I sunk to the ground—a pitiless soul in an empty world—and hugged my knees to my chest, weeping into my arms. I was alone. Forgotten. A memory they would mourn, for sure, but evermore only that.

Trudging endlessly down an entirely different path, I shivered at the thought of the darkness to come.

My legs hurt, aching as if hands of reverberating sharpness were rubbing up and down my thighs, and my stomach felt like I swallowed a big, empty bowl of space. Even the grumbling hurt.

I rubbed the tops of my legs, letting my skirt rise higher than I would if there were others around. All over my skin, the Markings made me look like a favourite old Barbie doll someone’s little brother had gotten hold of and scribbled on with a permanent pen.

“This sucks!” I flopped down on my back, blowing my tantrum out with a hard pant. Overhead, my only friend shone down on me, lighting the sky pink as it had done on the last dusk, and beside that, my enemy crept in like purple shadows, disguising itself as clouds.
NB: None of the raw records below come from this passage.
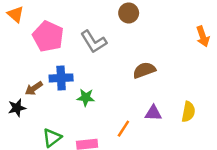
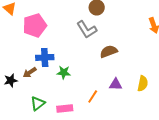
pink pentagon: (48, 36) -> (35, 25), turned 30
gray L-shape: (94, 42) -> (87, 29), moved
brown arrow: (34, 88) -> (30, 72), moved

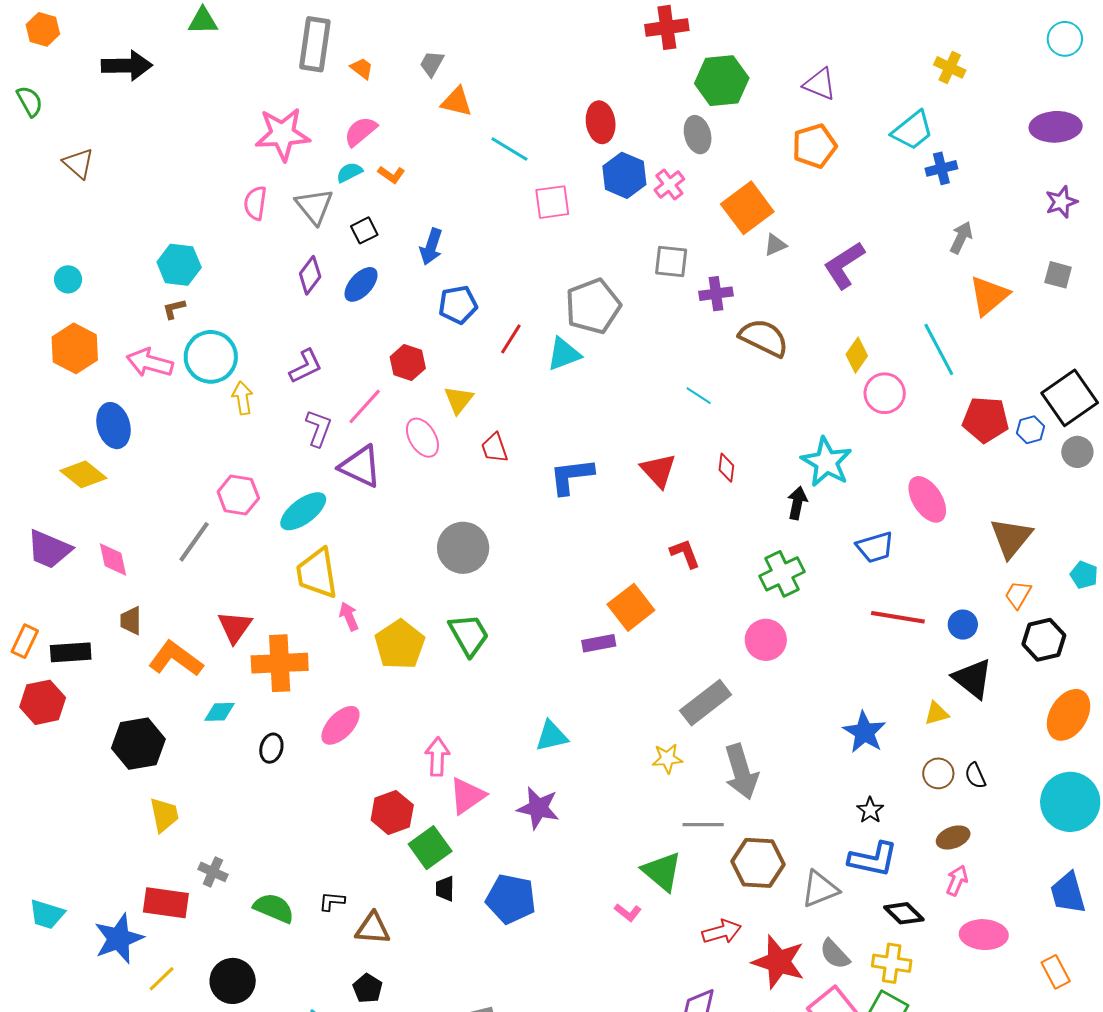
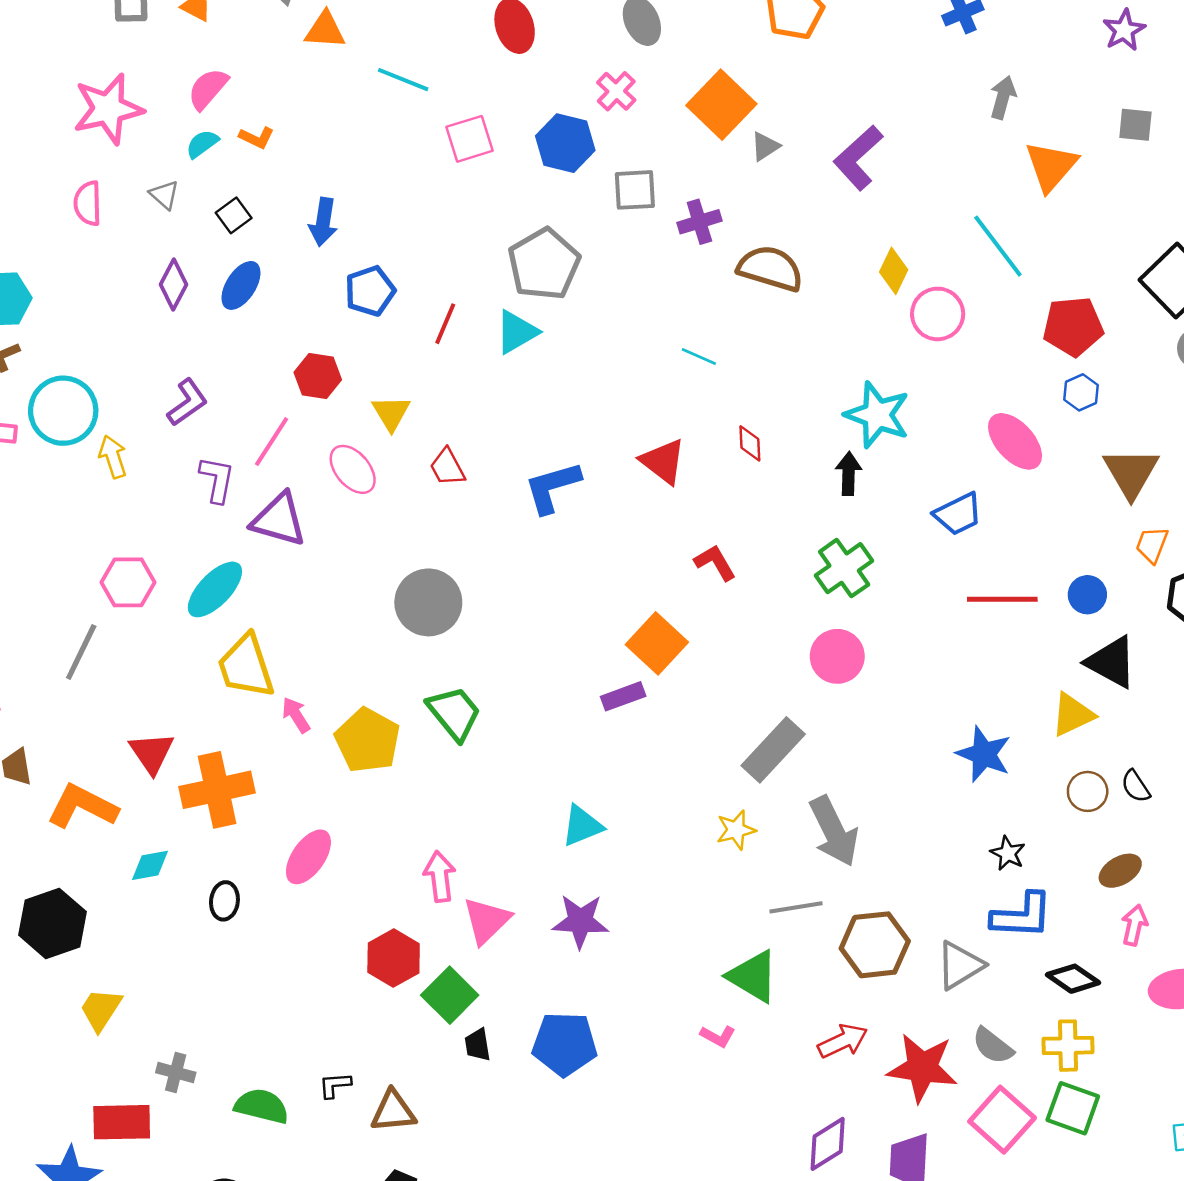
blue hexagon: (624, 175) -> (565, 143), moved
gray triangle: (314, 206) -> (164, 195), size x0.6
blue hexagon: (1031, 430) -> (1081, 392), moved
yellow triangle: (937, 713) -> (1072, 715), size x1.4
yellow trapezoid: (164, 815) -> (101, 1009), turned -126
Hope was lost. It was my job to find it out here, but I failed. Now, I couldn’t even seem to find the beauty of the forest, either. It wasn’t pleasant like a national park or the forest by the lake. This was wild and untamed and open and no one knew where to find me. I wished the trees weren’t so high, so that maybe I could feel sheltered. I just felt so out in the open—like anyone, anything could be watching. But nothing ever showed. That rude crow hadn't even returned.

Though this world maintained it was dusk, I felt time passing again. I lay on the dirt, semi-conscious, singing to the sky, twirling the key around and around. Every now and then, I held it up to the light and moved it along so the pink sun made the silver sparkle. I wondered whose key it was—what it locked away, whether it was a good secret or maybe a bad one. And wondered if perhaps it was a secret of the heart, like the ones I held. Maybe whoever owned this key felt love for another man, even though she was married, or maybe, in truth, it opened the lock to her lies—perhaps lies she told herself because she didn’t want to know the secrets.